From the first line to the last, repeat the data exactly and drop the pictures.

Collected data:
▼▼▼

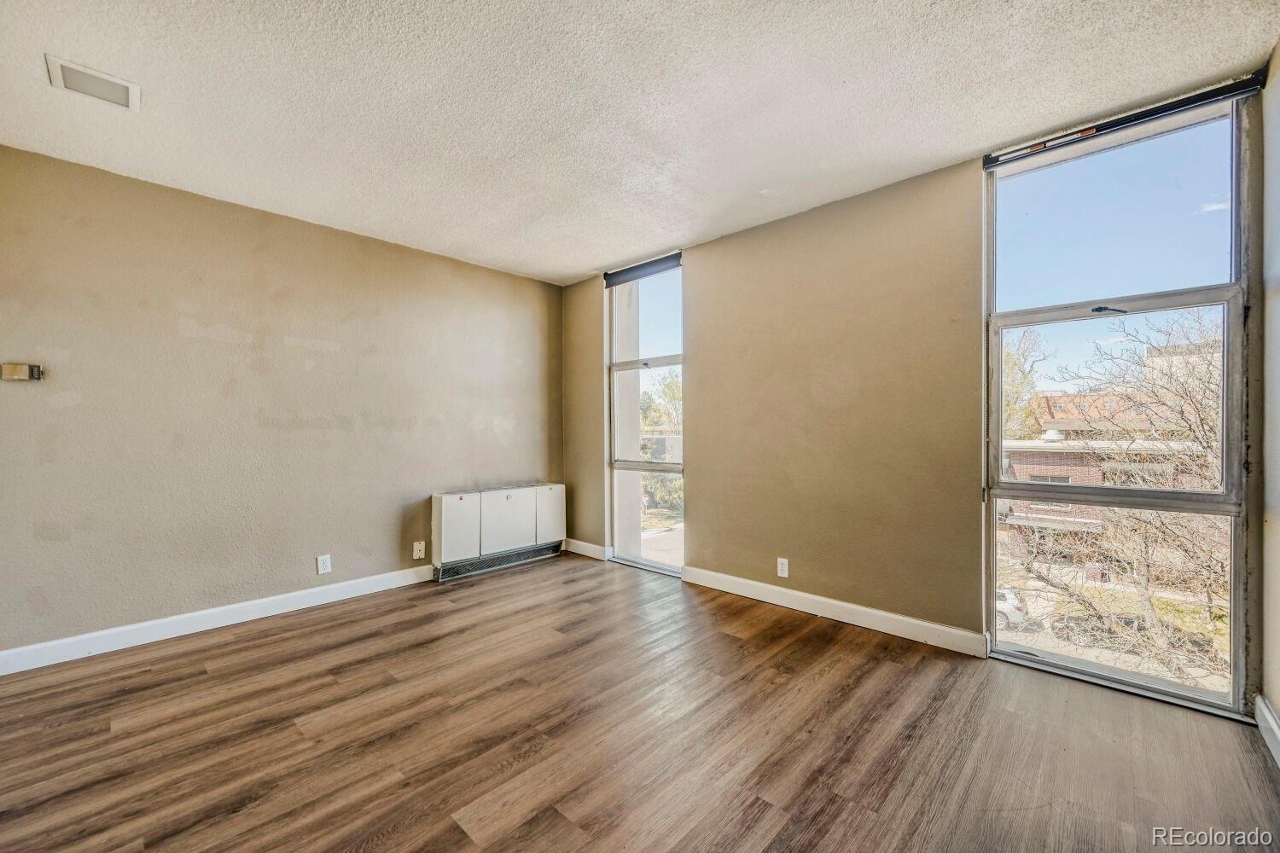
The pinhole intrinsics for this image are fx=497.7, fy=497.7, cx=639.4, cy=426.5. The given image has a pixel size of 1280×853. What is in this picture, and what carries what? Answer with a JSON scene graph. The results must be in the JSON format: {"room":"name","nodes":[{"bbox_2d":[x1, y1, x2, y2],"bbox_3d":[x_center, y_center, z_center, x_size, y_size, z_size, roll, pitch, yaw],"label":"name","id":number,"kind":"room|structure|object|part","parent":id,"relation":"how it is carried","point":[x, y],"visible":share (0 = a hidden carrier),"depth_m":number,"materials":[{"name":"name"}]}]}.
{"room":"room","nodes":[
{"label":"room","id":0,"kind":"room"},
{"bbox_2d":[0,143,564,660],"bbox_3d":[-2.068,-0.080,3.377,0.167,2.461,4.127,0,0,43],"label":"left wall","id":1,"kind":"structure","parent":0,"point":[504,277],"depth_m":2.89,"materials":[{"name":"beige paint"}]},
{"bbox_2d":[0,362,42,381],"bbox_3d":[-2.961,-0.261,2.383,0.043,0.078,0.128,0,0,43],"label":"thermostat","id":2,"kind":"object","parent":1,"relation":"attached to","point":[31,371],"visible":0.99,"depth_m":2.38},
{"bbox_2d":[0,564,432,674],"bbox_3d":[-2.319,1.096,2.960,0.016,0.106,2.931,0,0,43],"label":"baseboard","id":3,"kind":"structure","parent":1,"relation":"attached to","point":[331,601],"depth_m":2.76,"materials":[{"name":"white paint"}]},
{"bbox_2d":[316,553,331,574],"bbox_3d":[-2.048,0.893,3.231,0.009,0.116,0.072,0,0,43],"label":"wall socket","id":4,"kind":"object","parent":1,"relation":"attached to","point":[324,558],"visible":0.98,"depth_m":3.23,"materials":[{"name":"white plastic"}]},
{"bbox_2d":[412,541,425,558],"bbox_3d":[-1.617,0.906,3.652,0.016,0.121,0.073,0,0,43],"label":"wall socket","id":5,"kind":"object","parent":1,"relation":"attached to","point":[414,553],"visible":0.99,"depth_m":3.65,"materials":[{"name":"white plastic"}]},
{"bbox_2d":[0,0,1279,285],"bbox_3d":[-0.496,-1.363,1.843,4.572,0.118,4.443,0,0,43],"label":"ceiling","id":6,"kind":"structure","parent":0,"point":[973,135],"depth_m":1.99,"materials":[{"name":"white paint"}]},
{"bbox_2d":[45,54,140,110],"bbox_3d":[-2.096,-1.314,1.919,0.215,0.016,0.229,0,0,43],"label":"ceiling vent","id":7,"kind":"object","parent":6,"relation":"attached to","point":[121,102],"visible":0.99,"depth_m":1.90,"materials":[{"name":"white metal"}]},
{"bbox_2d":[0,551,1279,852],"bbox_3d":[-0.488,1.203,1.691,4.564,0.121,4.520,0,0,43],"label":"floor","id":8,"kind":"structure","parent":0,"point":[785,832],"depth_m":1.82,"materials":[{"name":"brown wood"}]},
{"bbox_2d":[431,482,565,581],"bbox_3d":[-1.141,0.834,4.137,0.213,0.629,1.164,0,0,43],"label":"radiator cover","id":9,"kind":"object","parent":8,"relation":"on","point":[451,526],"visible":0.99,"depth_m":3.97,"materials":[{"name":"white metal"}]},
{"bbox_3d":[-1.353,0.741,3.684,0.109,0.475,0.317,0,0,43],"label":"cabinet door","id":10,"kind":"part","parent":9,"relation":"part of","materials":[{"name":"white metal"}]},
{"bbox_3d":[-1.047,0.757,3.970,0.085,0.482,0.434,0,0,43],"label":"panel","id":11,"kind":"part","parent":9,"relation":"part of","materials":[{"name":"white metal"}]},
{"bbox_3d":[-0.792,0.774,4.314,0.125,0.477,0.309,0,0,43],"label":"cabinet door","id":12,"kind":"part","parent":9,"relation":"part of","materials":[{"name":"white metal"}]},
{"bbox_2d":[560,93,1268,717],"bbox_3d":[0.912,-0.109,3.353,4.424,2.525,0.195,0,0,43],"label":"window wall","id":13,"kind":"structure","parent":0,"point":[700,357],"depth_m":2.93,"materials":[{"name":"beige paint"}]},
{"bbox_2d":[563,538,610,560],"bbox_3d":[-0.498,1.081,4.408,0.574,0.106,0.016,0,0,43],"label":"baseboard","id":14,"kind":"structure","parent":13,"relation":"attached to","point":[590,545],"depth_m":4.36,"materials":[{"name":"white paint"}]},
{"bbox_2d":[602,251,682,286],"bbox_3d":[0.035,-1.265,4.003,0.805,0.090,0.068,0,0,43],"label":"roller blind","id":15,"kind":"object","parent":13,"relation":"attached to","point":[672,257],"visible":0.93,"depth_m":3.98,"materials":[{"name":"grey fabric"}]},
{"bbox_2d":[606,256,685,575],"bbox_3d":[0.065,-0.052,4.042,0.881,2.403,0.118,0,0,43],"label":"narrow window","id":16,"kind":"structure","parent":13,"relation":"in","point":[625,463],"depth_m":4.11,"materials":[{"name":"glass"}]},
{"bbox_2d":[776,557,789,577],"bbox_3d":[0.910,0.899,3.175,0.071,0.117,0.009,0,0,43],"label":"wall socket","id":17,"kind":"object","parent":13,"relation":"attached to","point":[785,568],"visible":0.99,"depth_m":3.17,"materials":[{"name":"white plastic"}]},
{"bbox_2d":[682,566,988,657],"bbox_3d":[1.020,1.083,3.058,1.877,0.104,0.016,0,0,43],"label":"baseboard","id":18,"kind":"structure","parent":13,"relation":"attached to","point":[925,625],"depth_m":2.86,"materials":[{"name":"white paint"}]},
{"bbox_2d":[982,89,1255,721],"bbox_3d":[2.070,-0.085,2.256,0.892,2.437,0.120,0,0,43],"label":"large window","id":19,"kind":"structure","parent":13,"relation":"in","point":[1225,339],"depth_m":2.19,"materials":[{"name":"clear glass"}]},
{"bbox_3d":[2.022,-0.504,2.167,0.111,0.031,0.088,0,0,43],"label":"latch","id":20,"kind":"part","parent":19,"relation":"part of","materials":[{"name":"black metal"}]},
{"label":"pane","id":21,"kind":"part","parent":19,"relation":"part of","materials":[{"name":"clear glass"}]},
{"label":"sash","id":22,"kind":"part","parent":19,"relation":"part of","materials":[{"name":"metal"}]},
{"bbox_2d":[984,73,1266,167],"bbox_3d":[2.037,-1.313,2.186,0.932,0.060,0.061,0,0,43],"label":"roller blind","id":23,"kind":"object","parent":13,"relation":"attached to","point":[1198,98],"visible":0.97,"depth_m":2.11,"materials":[{"name":"black"}]},
{"bbox_2d":[1259,41,1279,758],"bbox_3d":[1.218,-0.090,0.531,0.171,2.498,3.964,0,0,43],"label":"right wall","id":24,"kind":"structure","parent":0,"point":[1276,702],"depth_m":1.81,"materials":[{"name":"paint"}]},
{"bbox_2d":[1254,694,1279,767],"bbox_3d":[1.269,1.083,0.716,0.017,0.107,3.437,0,0,43],"label":"baseboard","id":25,"kind":"structure","parent":24,"relation":"attached to","point":[1271,720],"depth_m":1.78,"materials":[{"name":"white paint"}]},
{"label":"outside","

▲▲▲

Result for this exercise:
The pinhole intrinsics for this image are fx=497.7, fy=497.7, cx=639.4, cy=426.5. The given image has a pixel size of 1280×853. What is in this picture, and what carries what? Answer with a JSON scene graph. The results must be in the JSON format: {"room":"name","nodes":[{"bbox_2d":[x1, y1, x2, y2],"bbox_3d":[x_center, y_center, z_center, x_size, y_size, z_size, roll, pitch, yaw],"label":"name","id":number,"kind":"room|structure|object|part","parent":id,"relation":"how it is carried","point":[x, y],"visible":share (0 = a hidden carrier),"depth_m":number,"materials":[{"name":"name"}]}]}.
{"room":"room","nodes":[
{"label":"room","id":0,"kind":"room"},
{"bbox_2d":[0,143,564,660],"bbox_3d":[-2.068,-0.080,3.377,0.167,2.461,4.127,0,0,43],"label":"left wall","id":1,"kind":"structure","parent":0,"point":[504,277],"depth_m":2.89,"materials":[{"name":"beige paint"}]},
{"bbox_2d":[0,362,42,381],"bbox_3d":[-2.961,-0.261,2.383,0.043,0.078,0.128,0,0,43],"label":"thermostat","id":2,"kind":"object","parent":1,"relation":"attached to","point":[31,371],"visible":0.99,"depth_m":2.38},
{"bbox_2d":[0,564,432,674],"bbox_3d":[-2.319,1.096,2.960,0.016,0.106,2.931,0,0,43],"label":"baseboard","id":3,"kind":"structure","parent":1,"relation":"attached to","point":[331,601],"depth_m":2.76,"materials":[{"name":"white paint"}]},
{"bbox_2d":[316,553,331,574],"bbox_3d":[-2.048,0.893,3.231,0.009,0.116,0.072,0,0,43],"label":"wall socket","id":4,"kind":"object","parent":1,"relation":"attached to","point":[324,558],"visible":0.98,"depth_m":3.23,"materials":[{"name":"white plastic"}]},
{"bbox_2d":[412,541,425,558],"bbox_3d":[-1.617,0.906,3.652,0.016,0.121,0.073,0,0,43],"label":"wall socket","id":5,"kind":"object","parent":1,"relation":"attached to","point":[414,553],"visible":0.99,"depth_m":3.65,"materials":[{"name":"white plastic"}]},
{"bbox_2d":[0,0,1279,285],"bbox_3d":[-0.496,-1.363,1.843,4.572,0.118,4.443,0,0,43],"label":"ceiling","id":6,"kind":"structure","parent":0,"point":[973,135],"depth_m":1.99,"materials":[{"name":"white paint"}]},
{"bbox_2d":[45,54,140,110],"bbox_3d":[-2.096,-1.314,1.919,0.215,0.016,0.229,0,0,43],"label":"ceiling vent","id":7,"kind":"object","parent":6,"relation":"attached to","point":[121,102],"visible":0.99,"depth_m":1.90,"materials":[{"name":"white metal"}]},
{"bbox_2d":[0,551,1279,852],"bbox_3d":[-0.488,1.203,1.691,4.564,0.121,4.520,0,0,43],"label":"floor","id":8,"kind":"structure","parent":0,"point":[785,832],"depth_m":1.82,"materials":[{"name":"brown wood"}]},
{"bbox_2d":[431,482,565,581],"bbox_3d":[-1.141,0.834,4.137,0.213,0.629,1.164,0,0,43],"label":"radiator cover","id":9,"kind":"object","parent":8,"relation":"on","point":[451,526],"visible":0.99,"depth_m":3.97,"materials":[{"name":"white metal"}]},
{"bbox_3d":[-1.353,0.741,3.684,0.109,0.475,0.317,0,0,43],"label":"cabinet door","id":10,"kind":"part","parent":9,"relation":"part of","materials":[{"name":"white metal"}]},
{"bbox_3d":[-1.047,0.757,3.970,0.085,0.482,0.434,0,0,43],"label":"panel","id":11,"kind":"part","parent":9,"relation":"part of","materials":[{"name":"white metal"}]},
{"bbox_3d":[-0.792,0.774,4.314,0.125,0.477,0.309,0,0,43],"label":"cabinet door","id":12,"kind":"part","parent":9,"relation":"part of","materials":[{"name":"white metal"}]},
{"bbox_2d":[560,93,1268,717],"bbox_3d":[0.912,-0.109,3.353,4.424,2.525,0.195,0,0,43],"label":"window wall","id":13,"kind":"structure","parent":0,"point":[700,357],"depth_m":2.93,"materials":[{"name":"beige paint"}]},
{"bbox_2d":[563,538,610,560],"bbox_3d":[-0.498,1.081,4.408,0.574,0.106,0.016,0,0,43],"label":"baseboard","id":14,"kind":"structure","parent":13,"relation":"attached to","point":[590,545],"depth_m":4.36,"materials":[{"name":"white paint"}]},
{"bbox_2d":[602,251,682,286],"bbox_3d":[0.035,-1.265,4.003,0.805,0.090,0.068,0,0,43],"label":"roller blind","id":15,"kind":"object","parent":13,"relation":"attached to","point":[672,257],"visible":0.93,"depth_m":3.98,"materials":[{"name":"grey fabric"}]},
{"bbox_2d":[606,256,685,575],"bbox_3d":[0.065,-0.052,4.042,0.881,2.403,0.118,0,0,43],"label":"narrow window","id":16,"kind":"structure","parent":13,"relation":"in","point":[625,463],"depth_m":4.11,"materials":[{"name":"glass"}]},
{"bbox_2d":[776,557,789,577],"bbox_3d":[0.910,0.899,3.175,0.071,0.117,0.009,0,0,43],"label":"wall socket","id":17,"kind":"object","parent":13,"relation":"attached to","point":[785,568],"visible":0.99,"depth_m":3.17,"materials":[{"name":"white plastic"}]},
{"bbox_2d":[682,566,988,657],"bbox_3d":[1.020,1.083,3.058,1.877,0.104,0.016,0,0,43],"label":"baseboard","id":18,"kind":"structure","parent":13,"relation":"attached to","point":[925,625],"depth_m":2.86,"materials":[{"name":"white paint"}]},
{"bbox_2d":[982,89,1255,721],"bbox_3d":[2.070,-0.085,2.256,0.892,2.437,0.120,0,0,43],"label":"large window","id":19,"kind":"structure","parent":13,"relation":"in","point":[1225,339],"depth_m":2.19,"materials":[{"name":"clear glass"}]},
{"bbox_3d":[2.022,-0.504,2.167,0.111,0.031,0.088,0,0,43],"label":"latch","id":20,"kind":"part","parent":19,"relation":"part of","materials":[{"name":"black metal"}]},
{"label":"pane","id":21,"kind":"part","parent":19,"relation":"part of","materials":[{"name":"clear glass"}]},
{"label":"sash","id":22,"kind":"part","parent":19,"relation":"part of","materials":[{"name":"metal"}]},
{"bbox_2d":[984,73,1266,167],"bbox_3d":[2.037,-1.313,2.186,0.932,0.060,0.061,0,0,43],"label":"roller blind","id":23,"kind":"object","parent":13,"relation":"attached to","point":[1198,98],"visible":0.97,"depth_m":2.11,"materials":[{"name":"black"}]},
{"bbox_2d":[1259,41,1279,758],"bbox_3d":[1.218,-0.090,0.531,0.171,2.498,3.964,0,0,43],"label":"right wall","id":24,"kind":"structure","parent":0,"point":[1276,702],"depth_m":1.81,"materials":[{"name":"paint"}]},
{"bbox_2d":[1254,694,1279,767],"bbox_3d":[1.269,1.083,0.716,0.017,0.107,3.437,0,0,43],"label":"baseboard","id":25,"kind":"structure","parent":24,"relation":"attached to","point":[1271,720],"depth_m":1.78,"materials":[{"name":"white paint"}]},
{"label":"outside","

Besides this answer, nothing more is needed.